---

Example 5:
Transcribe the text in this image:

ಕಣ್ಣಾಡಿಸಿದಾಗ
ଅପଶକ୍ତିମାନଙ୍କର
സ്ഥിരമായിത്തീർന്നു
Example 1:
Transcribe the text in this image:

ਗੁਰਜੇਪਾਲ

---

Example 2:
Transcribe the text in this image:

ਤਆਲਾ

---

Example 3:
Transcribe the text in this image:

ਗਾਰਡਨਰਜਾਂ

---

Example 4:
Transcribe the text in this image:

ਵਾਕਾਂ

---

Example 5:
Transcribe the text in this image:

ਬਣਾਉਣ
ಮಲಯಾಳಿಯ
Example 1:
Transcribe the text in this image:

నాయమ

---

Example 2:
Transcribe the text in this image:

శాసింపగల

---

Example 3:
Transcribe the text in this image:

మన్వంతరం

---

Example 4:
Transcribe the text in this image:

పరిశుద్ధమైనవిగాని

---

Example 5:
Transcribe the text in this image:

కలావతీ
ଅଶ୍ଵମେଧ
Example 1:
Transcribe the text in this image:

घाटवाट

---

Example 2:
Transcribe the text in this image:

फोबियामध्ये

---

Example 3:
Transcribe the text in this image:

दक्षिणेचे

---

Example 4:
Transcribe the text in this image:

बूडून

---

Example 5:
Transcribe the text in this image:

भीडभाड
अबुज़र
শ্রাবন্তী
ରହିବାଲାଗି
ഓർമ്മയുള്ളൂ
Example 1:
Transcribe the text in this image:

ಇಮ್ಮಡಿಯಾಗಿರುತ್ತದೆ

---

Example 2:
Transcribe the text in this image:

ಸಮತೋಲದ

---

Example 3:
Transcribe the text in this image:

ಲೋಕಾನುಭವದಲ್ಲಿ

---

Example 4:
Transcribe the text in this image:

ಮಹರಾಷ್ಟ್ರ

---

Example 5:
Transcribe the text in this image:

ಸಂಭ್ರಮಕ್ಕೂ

### What to produce:
Each line of the data has to be written out exactly as it appears.

### Reply to the task:
---

Example 5:
Transcribe the text in this image:

ಕಣ್ಣಾಡಿಸಿದಾಗ
ଅପଶକ୍ତିମାନଙ୍କର
സ്ഥിരമായിത്തീർന്നു
Example 1:
Transcribe the text in this image:

ਗੁਰਜੇਪਾਲ

---

Example 2:
Transcribe the text in this image:

ਤਆਲਾ

---

Example 3:
Transcribe the text in this image:

ਗਾਰਡਨਰਜਾਂ

---

Example 4:
Transcribe the text in this image:

ਵਾਕਾਂ

---

Example 5:
Transcribe the text in this image:

ਬਣਾਉਣ
ಮಲಯಾಳಿಯ
Example 1:
Transcribe the text in this image:

నాయమ

---

Example 2:
Transcribe the text in this image:

శాసింపగల

---

Example 3:
Transcribe the text in this image:

మన్వంతరం

---

Example 4:
Transcribe the text in this image:

పరిశుద్ధమైనవిగాని

---

Example 5:
Transcribe the text in this image:

కలావతీ
ଅଶ୍ଵମେଧ
Example 1:
Transcribe the text in this image:

घाटवाट

---

Example 2:
Transcribe the text in this image:

फोबियामध्ये

---

Example 3:
Transcribe the text in this image:

दक्षिणेचे

---

Example 4:
Transcribe the text in this image:

बूडून

---

Example 5:
Transcribe the text in this image:

भीडभाड
अबुज़र
শ্রাবন্তী
ରହିବାଲାଗି
ഓർമ്മയുള്ളൂ
Example 1:
Transcribe the text in this image:

ಇಮ್ಮಡಿಯಾಗಿರುತ್ತದೆ

---

Example 2:
Transcribe the text in this image:

ಸಮತೋಲದ

---

Example 3:
Transcribe the text in this image:

ಲೋಕಾನುಭವದಲ್ಲಿ

---

Example 4:
Transcribe the text in this image:

ಮಹರಾಷ್ಟ್ರ

---

Example 5:
Transcribe the text in this image:

ಸಂಭ್ರಮಕ್ಕೂ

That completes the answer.